• [Trecho citado]
A transgressão pode ser também de outras ordens, como a auto-ironia de alguns musicais. Cantando na chuva, de 1952, ri da própria indústria cinematográfica, ao contar a história da transição para o cinema sonoro. O star system que para vender notícias inventa celebridades e relacionamentos falsos entre atores que trabalham no mesmo set é alvo de sátira do musical. Já Chicago, montado dentro de uma prisão feminina, também ironiza a fama ao criar um cabaré onde as detentas defendem-se ao mesmo tempo em que tentam ser celebridades do momento, ocupando páginas de jornais com seus julgamentos.
Alguns musicais cantam o improvável, como as dificuldades de um grupo de amigos dos anos 1980 em Rent, ou então as agruras de um coveiro sensível como em Sinfonia da Necrópole. Nesse último, de 2014, a estranheza acompanha o filme inteiro: os cenários são os ambientes de um cemitério, os personagens são coveiros e administradores da necrópole, as músicas falam de especulação imobiliária, caixões e alma penada (vale mencionar, porém, que o filme cai em um clichê: paulistanos cantando a música “Evidências” apaixonadamente em um karaokê no centro da cidade).
“Essa é possivelmente a distinção maior entre o teatro musical e a ópera: o primeiro prioriza as palavras, enquanto o gênero tido como clássico coloca a música em primeiro plano.”
O contato dos musicais com a indústria fonográfica mais popular não é algo estranho ao gênero. Além de serem gravados, disponibilizados para compra e reprodução em streaming, alguns deles tem uma relação bastante simbiótica com as paradas de sucesso. Moulin Rouge, de 2001, é quase uma colagem de sucessos pop. No cenário da Paris de início do século XX, letras de David Bowie, Madonna, The Police e até Marilyn Monroe ajudam a contar a história de amor entre um poeta e uma prostituta. Ao ouvir Gwen Stafani e Eve cantando “se eu fosse uma garota rica”, talvez nem todos saibam que os “na, na, na, na, na, na, na, na” entoados pelas cantoras tem origem nos “yubby dibby dibby dibby dibby dibby dum” de Tevye, leiteiro judeu que cria cinco filhas na Rússia imperial, em Um violinista no telhado.

• [Registros listados]
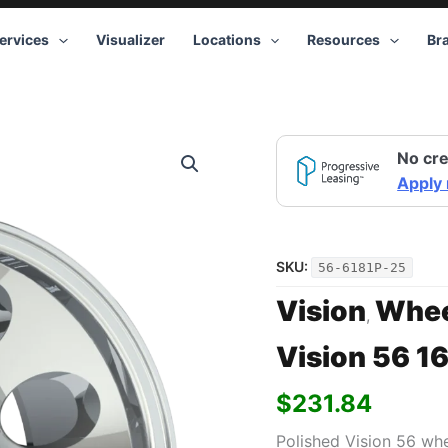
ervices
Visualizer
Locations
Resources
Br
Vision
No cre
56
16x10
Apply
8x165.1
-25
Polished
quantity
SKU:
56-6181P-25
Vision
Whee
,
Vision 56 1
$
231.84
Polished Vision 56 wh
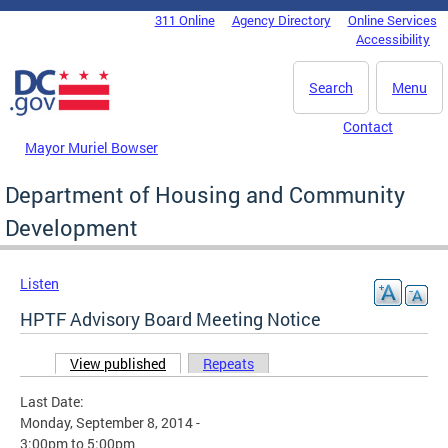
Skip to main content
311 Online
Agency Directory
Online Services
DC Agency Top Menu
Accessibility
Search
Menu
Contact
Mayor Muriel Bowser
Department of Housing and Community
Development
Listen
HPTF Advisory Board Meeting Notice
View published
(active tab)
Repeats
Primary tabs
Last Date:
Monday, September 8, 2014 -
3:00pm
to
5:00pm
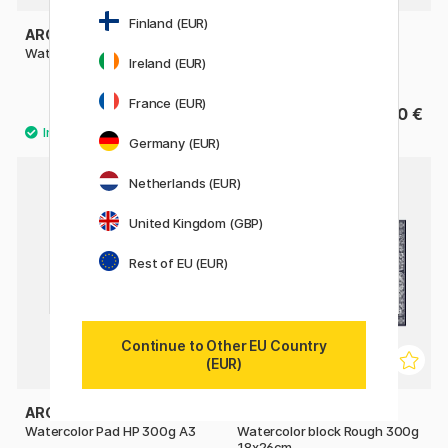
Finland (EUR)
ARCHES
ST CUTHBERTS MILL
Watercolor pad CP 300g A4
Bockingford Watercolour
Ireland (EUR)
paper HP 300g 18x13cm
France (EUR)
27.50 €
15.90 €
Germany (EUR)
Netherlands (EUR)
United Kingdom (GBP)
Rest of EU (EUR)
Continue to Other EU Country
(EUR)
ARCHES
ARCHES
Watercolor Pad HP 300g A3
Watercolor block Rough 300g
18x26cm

--

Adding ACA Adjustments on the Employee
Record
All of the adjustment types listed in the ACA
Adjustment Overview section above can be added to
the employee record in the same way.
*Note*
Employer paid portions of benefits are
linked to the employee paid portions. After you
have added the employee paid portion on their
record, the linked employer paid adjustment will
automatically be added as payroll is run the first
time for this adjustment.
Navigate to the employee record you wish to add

--

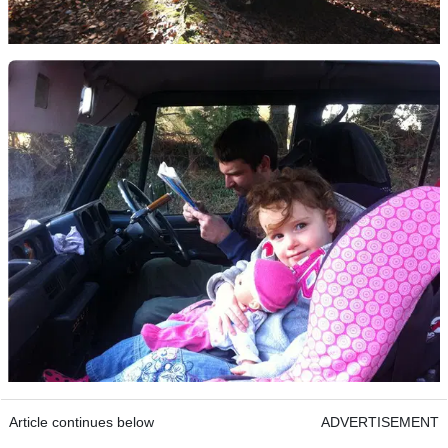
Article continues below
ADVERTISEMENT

• [Pedido 1] Segundo o trecho sobre musicais, por que a estranheza acompanha Sinfonia da Necrópole do começo ao fim? Responda em até três frases.
• [Pedido 2] Dê sequência ao trecho sobre musicais, escrevendo a parte que viria logo depois da última frase apresentada.

• [Resultado 1] A estranheza acompanha o filme inteiro porque os cenários são os ambientes de um cemitério. Os personagens são coveiros e administradores da necrópole. As músicas falam de especulação imobiliária, caixões e alma penada.

• [Resultado 2]
Com o destaque do musical Hamilton (aquele do Secretário do Tesouro), em 2016 foi lançado um álbum com versões feitas por artistas como SIA, Regina Spektor, Usher e Alicia Keys. Em 1968, um ano após a estreia de Hair, a cantora Nina Simone gravou uma versão do medley Ain’t Go No/I Got Life do musical em seu álbum Nuff Said.
Se não prestarmos atenção, podemos ficar presos eternamente neste infinito túnel onde tudo é referência de tudo: ao chegarem à Fantástica Fábrica de Chocolate reimaginada por Tim Burton em 2005, as crianças vencedoras da promoção são recepcionadas por um Willy Wonka que diz “Bom dia, estrelinhas. A Terra diz ‘Olá!’”. Elas fazem uma cara de quem não entendeu nada, mas o personagem de Johnny Depp as saúda com uma das últimas músicas de Hair. Essa é possivelmente a distinção maior entre o teatro musical e a ópera: o primeiro prioriza as palavras, enquanto o gênero tido como clássico coloca a música em primeiro plano.
Para além das brincadeiras de encontrar citações em filmes ou de rir de músicas que zombam quase de si mesmas, há um conjunto de musicais que apresentam corpos ingovernáveis. Da Judéia criada por Andrew Lloyd Webber e Tim Rice na ópera rock Jesus Cristo Superstar de 1970 ao ser travesti do planeta Transylvania de The Rocky Horror Picture Show, as coreografias simétricas e as danças bem ensaiadas dão conta de um espírito de rebelião e contestação.
Inspirado no romance de Victor Hugo, Os Miseráveis é um desses casos. Ao tratar do período de convulsão política que tomou a França no século XIX, o musical conta a história da perseguição do Prisioneiro 24601 — condenado a 19 anos de prisão por roubar pão e tentar fugir — pelo guarda Javert. São dois atos, com o ápice sendo a rebelião de 1832 que tomou Paris em oposição ao retorno da Monarquia como regime político, em que jovens revoltosos construíram e defenderam suas barricadas, com ânimos revolucionários que teriam começado em 1789 com a Revolta da Bastilha e que em 1848 finalmente tirariam o rei Luís Felipe do trono. Com traços do romantismo de Victor Hugo, vivos e mortos encerram o musical perguntando se o público escuta o que o povo canta, canções de homens bravos, a música do povo que não será escravo outra vez em um amanhã que logo chegará.
Cem anos adiante, Cabaret acontece em 1931, na Berlim da República de Weimar. A história principal é a da dançarina e aspirante a atriz Sally Bowles, interpretada por Liza Minelli, e sua paixão pelo poeta bissexual Brian Roberts (Michael York). Os dois vivem um caso de amor com outro homem ao mesmo tempo em que símbolos do nazismo começam a ocupar espaços na narrativa. E por símbolos do nazismo entende-se a suástica, a juventude hitlerista e a violência contra grupos étnicos. A história é contada por uma estranha figura interpretada por Joel Grey, vencedor do Oscar por esse papel. O cabaré é, afinal, um espaço onde o bizarro ou o pouco convencional podiam existir em um ambiente de corpos doutrinados e obedientes.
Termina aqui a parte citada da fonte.